Dataset extract section start

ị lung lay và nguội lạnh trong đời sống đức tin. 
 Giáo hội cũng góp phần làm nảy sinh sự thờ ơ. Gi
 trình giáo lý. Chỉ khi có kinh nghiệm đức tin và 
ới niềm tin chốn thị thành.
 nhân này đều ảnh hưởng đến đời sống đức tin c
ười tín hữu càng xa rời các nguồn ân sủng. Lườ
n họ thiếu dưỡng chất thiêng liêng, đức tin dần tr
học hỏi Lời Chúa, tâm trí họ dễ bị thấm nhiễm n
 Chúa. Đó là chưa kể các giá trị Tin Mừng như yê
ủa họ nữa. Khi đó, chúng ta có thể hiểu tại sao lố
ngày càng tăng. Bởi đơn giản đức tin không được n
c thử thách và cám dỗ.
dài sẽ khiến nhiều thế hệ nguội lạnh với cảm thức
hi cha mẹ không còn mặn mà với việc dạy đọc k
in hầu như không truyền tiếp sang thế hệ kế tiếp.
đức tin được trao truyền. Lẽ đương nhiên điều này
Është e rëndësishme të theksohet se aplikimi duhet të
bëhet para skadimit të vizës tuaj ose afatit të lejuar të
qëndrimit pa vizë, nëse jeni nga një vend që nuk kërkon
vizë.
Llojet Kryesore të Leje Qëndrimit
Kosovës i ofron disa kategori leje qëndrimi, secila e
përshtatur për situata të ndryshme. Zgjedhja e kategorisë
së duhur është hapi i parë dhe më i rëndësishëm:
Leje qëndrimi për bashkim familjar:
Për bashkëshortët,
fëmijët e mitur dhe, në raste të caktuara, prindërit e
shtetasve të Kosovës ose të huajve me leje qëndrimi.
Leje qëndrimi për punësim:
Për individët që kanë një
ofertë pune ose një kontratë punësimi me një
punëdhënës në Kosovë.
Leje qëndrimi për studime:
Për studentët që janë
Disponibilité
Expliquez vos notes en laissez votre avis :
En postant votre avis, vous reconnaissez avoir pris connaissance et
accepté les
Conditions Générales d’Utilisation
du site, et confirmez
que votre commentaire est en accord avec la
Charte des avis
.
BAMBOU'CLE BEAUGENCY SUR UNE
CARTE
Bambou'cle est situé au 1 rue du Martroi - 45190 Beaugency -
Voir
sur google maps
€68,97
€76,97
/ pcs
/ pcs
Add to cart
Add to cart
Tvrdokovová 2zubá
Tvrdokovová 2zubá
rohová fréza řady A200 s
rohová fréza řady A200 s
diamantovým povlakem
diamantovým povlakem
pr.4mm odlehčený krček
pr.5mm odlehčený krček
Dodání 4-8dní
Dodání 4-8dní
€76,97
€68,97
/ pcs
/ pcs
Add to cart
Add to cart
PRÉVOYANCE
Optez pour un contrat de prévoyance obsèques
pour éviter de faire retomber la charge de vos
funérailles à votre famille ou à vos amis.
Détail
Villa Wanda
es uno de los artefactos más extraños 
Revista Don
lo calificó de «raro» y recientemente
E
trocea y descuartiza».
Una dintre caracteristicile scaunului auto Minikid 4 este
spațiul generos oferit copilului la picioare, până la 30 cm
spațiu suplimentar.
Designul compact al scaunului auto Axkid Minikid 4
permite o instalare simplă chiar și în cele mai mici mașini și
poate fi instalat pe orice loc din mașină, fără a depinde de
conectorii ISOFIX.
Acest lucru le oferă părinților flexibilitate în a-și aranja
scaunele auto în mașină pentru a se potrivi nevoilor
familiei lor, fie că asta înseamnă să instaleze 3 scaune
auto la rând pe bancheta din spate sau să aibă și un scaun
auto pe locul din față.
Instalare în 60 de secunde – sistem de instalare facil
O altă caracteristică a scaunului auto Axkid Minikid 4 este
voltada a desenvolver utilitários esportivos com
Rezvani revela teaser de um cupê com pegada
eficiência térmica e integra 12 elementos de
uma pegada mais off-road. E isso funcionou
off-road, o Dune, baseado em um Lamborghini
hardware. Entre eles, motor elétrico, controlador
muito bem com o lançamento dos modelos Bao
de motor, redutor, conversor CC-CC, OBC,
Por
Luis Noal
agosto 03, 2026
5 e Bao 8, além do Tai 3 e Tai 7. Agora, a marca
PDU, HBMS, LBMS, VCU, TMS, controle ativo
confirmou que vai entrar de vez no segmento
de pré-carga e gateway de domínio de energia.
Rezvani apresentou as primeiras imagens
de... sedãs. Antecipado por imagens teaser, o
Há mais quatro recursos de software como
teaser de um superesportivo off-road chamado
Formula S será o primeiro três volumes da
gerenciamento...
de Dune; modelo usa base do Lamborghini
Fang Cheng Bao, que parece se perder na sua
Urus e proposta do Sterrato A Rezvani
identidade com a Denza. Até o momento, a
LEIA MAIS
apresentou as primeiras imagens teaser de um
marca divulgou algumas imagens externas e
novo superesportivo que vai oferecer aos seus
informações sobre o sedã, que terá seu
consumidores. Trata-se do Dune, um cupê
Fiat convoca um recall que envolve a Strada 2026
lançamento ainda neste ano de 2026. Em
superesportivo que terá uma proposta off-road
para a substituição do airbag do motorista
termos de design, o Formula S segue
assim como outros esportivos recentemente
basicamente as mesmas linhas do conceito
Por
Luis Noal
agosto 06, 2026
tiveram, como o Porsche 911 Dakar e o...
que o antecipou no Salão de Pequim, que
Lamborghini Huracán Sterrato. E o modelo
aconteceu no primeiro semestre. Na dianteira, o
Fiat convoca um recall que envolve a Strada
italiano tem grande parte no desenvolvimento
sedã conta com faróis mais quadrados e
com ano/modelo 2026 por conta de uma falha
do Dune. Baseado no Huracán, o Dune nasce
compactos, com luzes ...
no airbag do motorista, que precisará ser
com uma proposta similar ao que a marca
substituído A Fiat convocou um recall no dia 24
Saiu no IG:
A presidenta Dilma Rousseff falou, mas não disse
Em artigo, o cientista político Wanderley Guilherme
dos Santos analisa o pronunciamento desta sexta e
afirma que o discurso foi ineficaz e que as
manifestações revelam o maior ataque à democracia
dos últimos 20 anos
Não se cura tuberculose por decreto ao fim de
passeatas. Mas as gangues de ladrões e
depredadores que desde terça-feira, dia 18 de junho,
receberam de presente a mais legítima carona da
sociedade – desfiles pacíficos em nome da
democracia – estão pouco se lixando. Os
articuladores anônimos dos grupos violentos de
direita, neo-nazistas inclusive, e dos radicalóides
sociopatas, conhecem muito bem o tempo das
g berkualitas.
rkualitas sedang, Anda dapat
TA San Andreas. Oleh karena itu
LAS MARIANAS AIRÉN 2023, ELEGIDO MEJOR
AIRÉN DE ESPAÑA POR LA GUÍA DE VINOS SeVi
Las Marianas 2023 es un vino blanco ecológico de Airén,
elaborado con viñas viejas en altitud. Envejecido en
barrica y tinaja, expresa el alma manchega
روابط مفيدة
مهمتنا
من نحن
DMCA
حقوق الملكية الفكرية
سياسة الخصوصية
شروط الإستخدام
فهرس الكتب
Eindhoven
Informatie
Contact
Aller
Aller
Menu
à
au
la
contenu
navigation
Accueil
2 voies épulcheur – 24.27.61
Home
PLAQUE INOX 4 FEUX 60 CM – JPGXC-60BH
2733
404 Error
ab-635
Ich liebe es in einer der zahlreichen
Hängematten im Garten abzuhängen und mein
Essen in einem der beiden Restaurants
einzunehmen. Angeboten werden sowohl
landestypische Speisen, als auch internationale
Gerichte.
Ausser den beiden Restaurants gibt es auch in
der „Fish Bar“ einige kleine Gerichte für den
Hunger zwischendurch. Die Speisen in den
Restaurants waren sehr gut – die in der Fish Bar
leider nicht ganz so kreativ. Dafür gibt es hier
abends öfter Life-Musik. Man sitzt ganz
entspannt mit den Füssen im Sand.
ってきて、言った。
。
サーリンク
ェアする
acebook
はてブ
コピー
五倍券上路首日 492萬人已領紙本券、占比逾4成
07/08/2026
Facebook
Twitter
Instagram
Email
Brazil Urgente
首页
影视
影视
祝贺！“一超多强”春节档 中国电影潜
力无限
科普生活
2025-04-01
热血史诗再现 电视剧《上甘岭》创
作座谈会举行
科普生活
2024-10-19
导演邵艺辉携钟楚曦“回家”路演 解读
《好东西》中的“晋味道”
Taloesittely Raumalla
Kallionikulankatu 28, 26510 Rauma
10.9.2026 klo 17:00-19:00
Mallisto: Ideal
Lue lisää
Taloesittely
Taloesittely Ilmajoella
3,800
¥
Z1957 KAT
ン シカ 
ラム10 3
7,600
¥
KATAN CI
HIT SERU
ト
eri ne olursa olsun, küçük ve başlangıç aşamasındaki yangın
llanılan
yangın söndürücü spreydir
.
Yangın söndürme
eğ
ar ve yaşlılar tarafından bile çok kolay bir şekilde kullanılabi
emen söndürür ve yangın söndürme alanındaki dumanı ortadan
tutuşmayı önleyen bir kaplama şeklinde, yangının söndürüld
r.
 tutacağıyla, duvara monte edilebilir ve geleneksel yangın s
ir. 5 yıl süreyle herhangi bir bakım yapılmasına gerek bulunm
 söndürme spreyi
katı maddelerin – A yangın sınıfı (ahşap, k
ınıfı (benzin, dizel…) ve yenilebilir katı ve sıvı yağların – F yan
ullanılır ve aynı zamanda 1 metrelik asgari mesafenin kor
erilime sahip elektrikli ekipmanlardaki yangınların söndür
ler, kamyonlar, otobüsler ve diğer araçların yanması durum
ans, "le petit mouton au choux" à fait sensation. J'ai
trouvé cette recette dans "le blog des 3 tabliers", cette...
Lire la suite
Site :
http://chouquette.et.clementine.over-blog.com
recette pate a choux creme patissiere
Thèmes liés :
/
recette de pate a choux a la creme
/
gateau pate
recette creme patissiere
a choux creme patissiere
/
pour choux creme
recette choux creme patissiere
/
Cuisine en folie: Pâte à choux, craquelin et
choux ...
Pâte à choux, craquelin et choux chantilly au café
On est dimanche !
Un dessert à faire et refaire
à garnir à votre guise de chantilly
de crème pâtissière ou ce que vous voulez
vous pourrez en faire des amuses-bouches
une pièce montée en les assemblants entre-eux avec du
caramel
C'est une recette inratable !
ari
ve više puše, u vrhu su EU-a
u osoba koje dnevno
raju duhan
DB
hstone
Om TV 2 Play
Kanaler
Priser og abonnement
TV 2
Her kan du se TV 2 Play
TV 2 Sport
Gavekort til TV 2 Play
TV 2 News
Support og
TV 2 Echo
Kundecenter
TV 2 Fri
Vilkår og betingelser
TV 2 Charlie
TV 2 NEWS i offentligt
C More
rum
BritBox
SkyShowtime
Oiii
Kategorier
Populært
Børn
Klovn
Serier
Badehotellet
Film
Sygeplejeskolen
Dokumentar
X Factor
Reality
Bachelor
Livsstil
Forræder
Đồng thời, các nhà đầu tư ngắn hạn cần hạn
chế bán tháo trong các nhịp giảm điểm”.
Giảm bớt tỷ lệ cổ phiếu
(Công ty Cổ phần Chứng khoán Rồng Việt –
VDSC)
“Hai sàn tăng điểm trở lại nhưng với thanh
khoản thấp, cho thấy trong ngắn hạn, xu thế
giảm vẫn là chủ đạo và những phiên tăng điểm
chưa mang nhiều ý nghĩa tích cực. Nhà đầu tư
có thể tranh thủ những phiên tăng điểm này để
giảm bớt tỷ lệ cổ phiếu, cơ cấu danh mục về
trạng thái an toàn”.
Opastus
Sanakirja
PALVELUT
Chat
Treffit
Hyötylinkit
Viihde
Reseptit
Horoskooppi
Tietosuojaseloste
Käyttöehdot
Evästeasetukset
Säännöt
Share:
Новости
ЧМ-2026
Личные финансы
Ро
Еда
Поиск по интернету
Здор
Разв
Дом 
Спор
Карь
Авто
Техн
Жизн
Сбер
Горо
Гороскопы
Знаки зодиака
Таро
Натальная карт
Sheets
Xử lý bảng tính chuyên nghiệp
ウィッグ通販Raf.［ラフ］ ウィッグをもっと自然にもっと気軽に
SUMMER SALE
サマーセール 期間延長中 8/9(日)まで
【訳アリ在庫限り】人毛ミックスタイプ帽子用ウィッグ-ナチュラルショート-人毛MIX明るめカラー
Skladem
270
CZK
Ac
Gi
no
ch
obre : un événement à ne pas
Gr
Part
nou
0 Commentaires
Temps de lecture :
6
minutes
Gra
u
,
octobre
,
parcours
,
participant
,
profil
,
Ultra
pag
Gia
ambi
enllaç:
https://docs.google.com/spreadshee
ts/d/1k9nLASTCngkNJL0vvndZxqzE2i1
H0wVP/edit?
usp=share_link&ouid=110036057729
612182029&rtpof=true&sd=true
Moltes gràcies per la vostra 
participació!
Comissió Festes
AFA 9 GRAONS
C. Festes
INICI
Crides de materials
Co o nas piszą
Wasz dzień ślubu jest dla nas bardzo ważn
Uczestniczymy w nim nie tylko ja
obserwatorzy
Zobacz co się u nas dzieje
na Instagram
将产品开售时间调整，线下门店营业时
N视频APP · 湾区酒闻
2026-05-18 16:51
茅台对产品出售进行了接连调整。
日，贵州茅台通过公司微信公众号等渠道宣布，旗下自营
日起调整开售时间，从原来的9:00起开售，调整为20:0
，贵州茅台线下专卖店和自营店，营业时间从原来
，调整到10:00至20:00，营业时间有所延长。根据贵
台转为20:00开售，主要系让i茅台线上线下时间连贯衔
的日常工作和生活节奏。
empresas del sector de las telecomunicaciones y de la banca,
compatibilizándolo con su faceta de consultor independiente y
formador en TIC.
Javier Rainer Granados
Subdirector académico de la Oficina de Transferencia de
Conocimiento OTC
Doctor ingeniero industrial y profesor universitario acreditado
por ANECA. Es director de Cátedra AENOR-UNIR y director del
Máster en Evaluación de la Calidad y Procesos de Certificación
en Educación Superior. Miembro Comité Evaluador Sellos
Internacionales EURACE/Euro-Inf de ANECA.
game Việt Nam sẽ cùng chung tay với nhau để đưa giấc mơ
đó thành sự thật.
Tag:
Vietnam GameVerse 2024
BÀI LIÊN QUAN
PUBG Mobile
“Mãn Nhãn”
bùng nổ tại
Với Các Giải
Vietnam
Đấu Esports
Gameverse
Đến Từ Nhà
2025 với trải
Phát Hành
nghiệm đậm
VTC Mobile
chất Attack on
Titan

Dataset extract section end

Pull out every line of the records above that contains the string "Formula", matching case exactly.

Formula S será o primeiro três volumes da
termos de design, o Formula S segue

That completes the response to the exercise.